We are going to dance non-stop for 24 hours to raise money for a disorder that has individually changed both of our lives forever. 

A functional Neurological Disorder (FND) can take over someones life at any time with no triggers or reason to start. Someone with FND has a perfectly healthy brain and a perfectly healthy body but they simply do not work well with each other. 

FND send signals from your brain to your body and there is no way of stopping this from happening. When under investigation of MRI, EEG's, ECG's and much more, FND does not show in any medical way, therefore there is not anything a doctor can see and 'fix'. 

FND can cause people to suffer from many symptoms to include: seizures, paralysis, stroke, incontinence, tremors, migraines and more. 

FND has very little funding, is not well known by a majority of health care and neurological professionals yet is one of the most common reasons why people attend a neuro appointment. 

Lauren and Chloe met in 2018 after searching for other people with FND online. It turned out they both had a passion for dance, happened to live close to each other and are now the bestest of friends! 

DANCERS: We have 5 dance workshops taught by industry professionals within these 24 hours. If you make a donation (every little helps!) and drop me an instagram message (@_laureneloise_) to let me know. You will get a zoom code to access ALL workshops! 

Lauren's Story: 

In 2017 I woke up having a seizure. This was my first ever and I was rushed to hospital. This happened every day for three weeks and I was rushed to hospital each time and they did not know what it was or what to do! 

After 3 weeks I was admitted into the neuro ward. I had SO MANY tests done but nothing was showing as to why this was happening. These seizures increased throughout the years and got to a bad 6-8 A DAY! 

In 2018, still having daily seizures with no answers. I suffered from a stroke, this was again a symptom of my FND. 

In 2019, still having daily seizures I woke up one morning and could not feel my legs. I was paralysed from my waist down and admitted to neurological hospital. I had to learn to walk, run, step and stand all over again battling with daily FND seizures too! I was admitted to the worlds best neurological hospital in London for further help. 

In 2020, still having daily seizures however they reduced FND took over my brain and made me suffer with paralysis for the second time! This time the NHS were not sure what to do so I had to fundraise and with amazing support I got many forms of rehabilitation and I learnt to walk, run, etc all over again! 

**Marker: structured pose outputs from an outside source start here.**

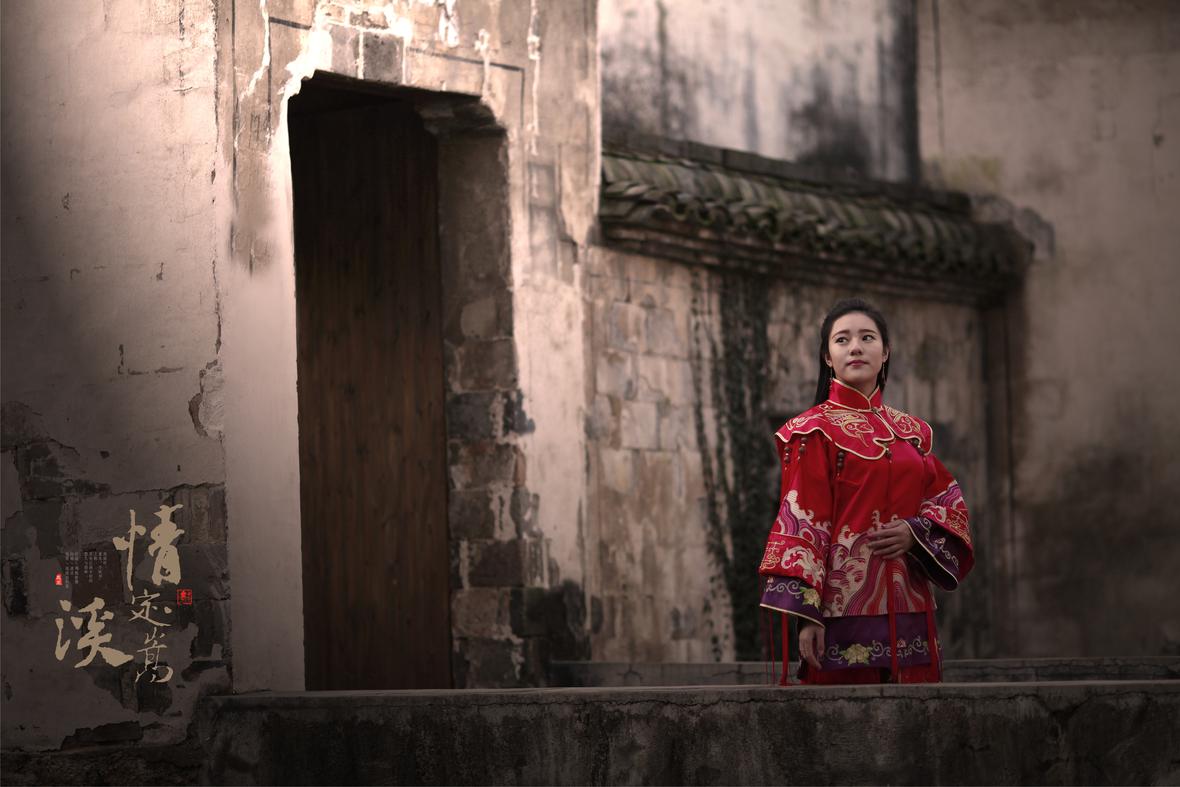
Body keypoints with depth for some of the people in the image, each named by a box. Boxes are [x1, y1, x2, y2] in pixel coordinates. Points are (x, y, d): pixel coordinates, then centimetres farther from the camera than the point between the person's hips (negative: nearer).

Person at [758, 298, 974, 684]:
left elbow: (949, 501, 17)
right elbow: (800, 522, -7)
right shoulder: (815, 431, 0)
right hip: (845, 605, -5)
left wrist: (916, 532, -6)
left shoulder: (911, 431, 17)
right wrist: (805, 615, -15)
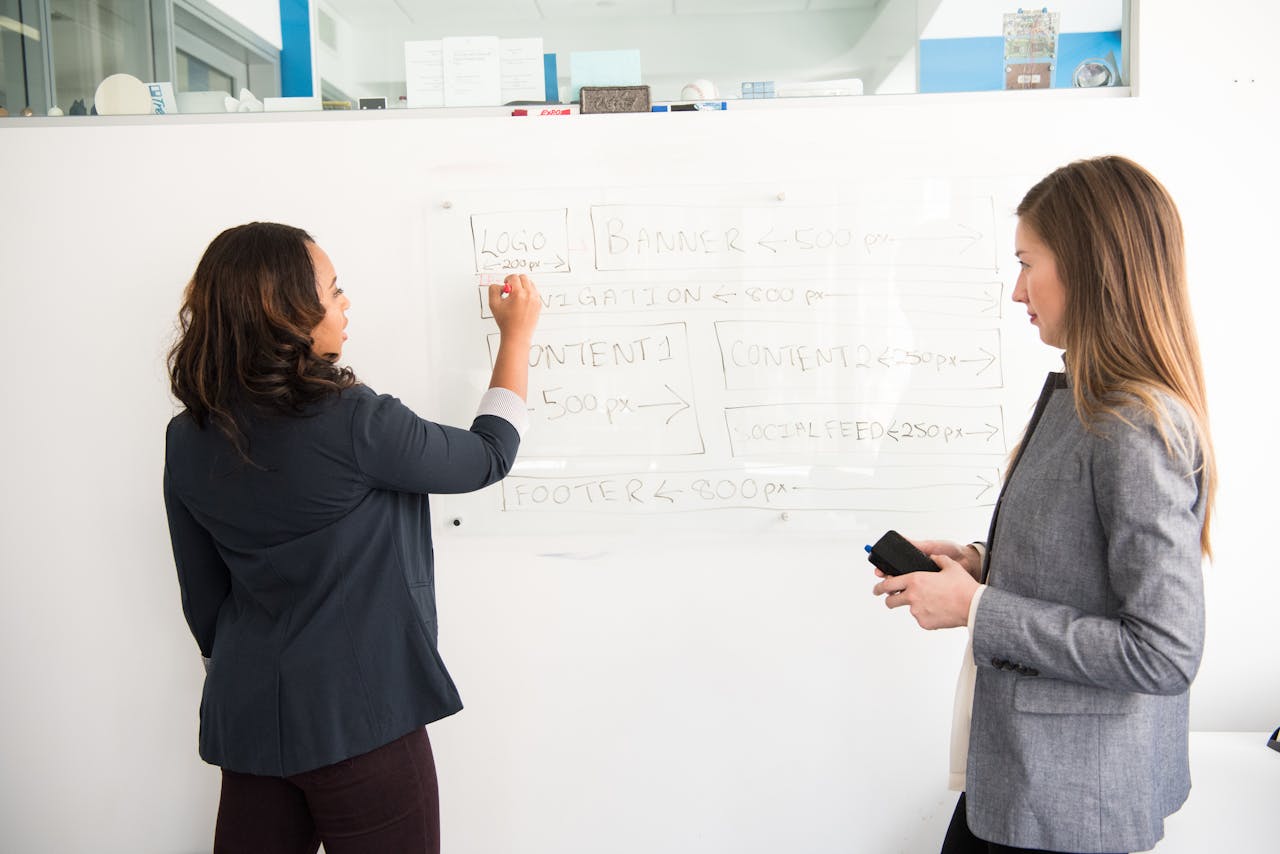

In 2021, I am still suffering with daily seizures due to my FND however I am positive, happy and thankful that I am dancing/teaching again and able to help other people just like Chloe through their FND journey. 

Chloe's Story: 

In 2016 my right foot become fixed in a point position - I was emitted to hospital for 4 days having tests which all come back normal. They referred me to royal London hospital. 

In 2017, after a year of my foot being stuck pointed they put it in a stretching cast, to do this they had to sedate me and force my foot into a normal position to put the cast on. I then spent 3 weeks in Great Ormand Street Hospital (GOSH) doing intense physio. Later that year I started having seizures/involuntary movements. 

2018 I was given medication but it didn’t help, It was then I started seeing a psychologist. This also was difficult and my seizures was now lasting as long as hours! Ambulances was called many times as I was in a lot of pain! 

In 2019 -2020 there no real change apart from more symptoms such as dissociating, fatigue and pain.

So 2021 I’m still in pain, I’m still having seizures, but I’m trying new medication, I’m seeing top neurologists but I’m still stuck which is why I need to raise awareness of FND.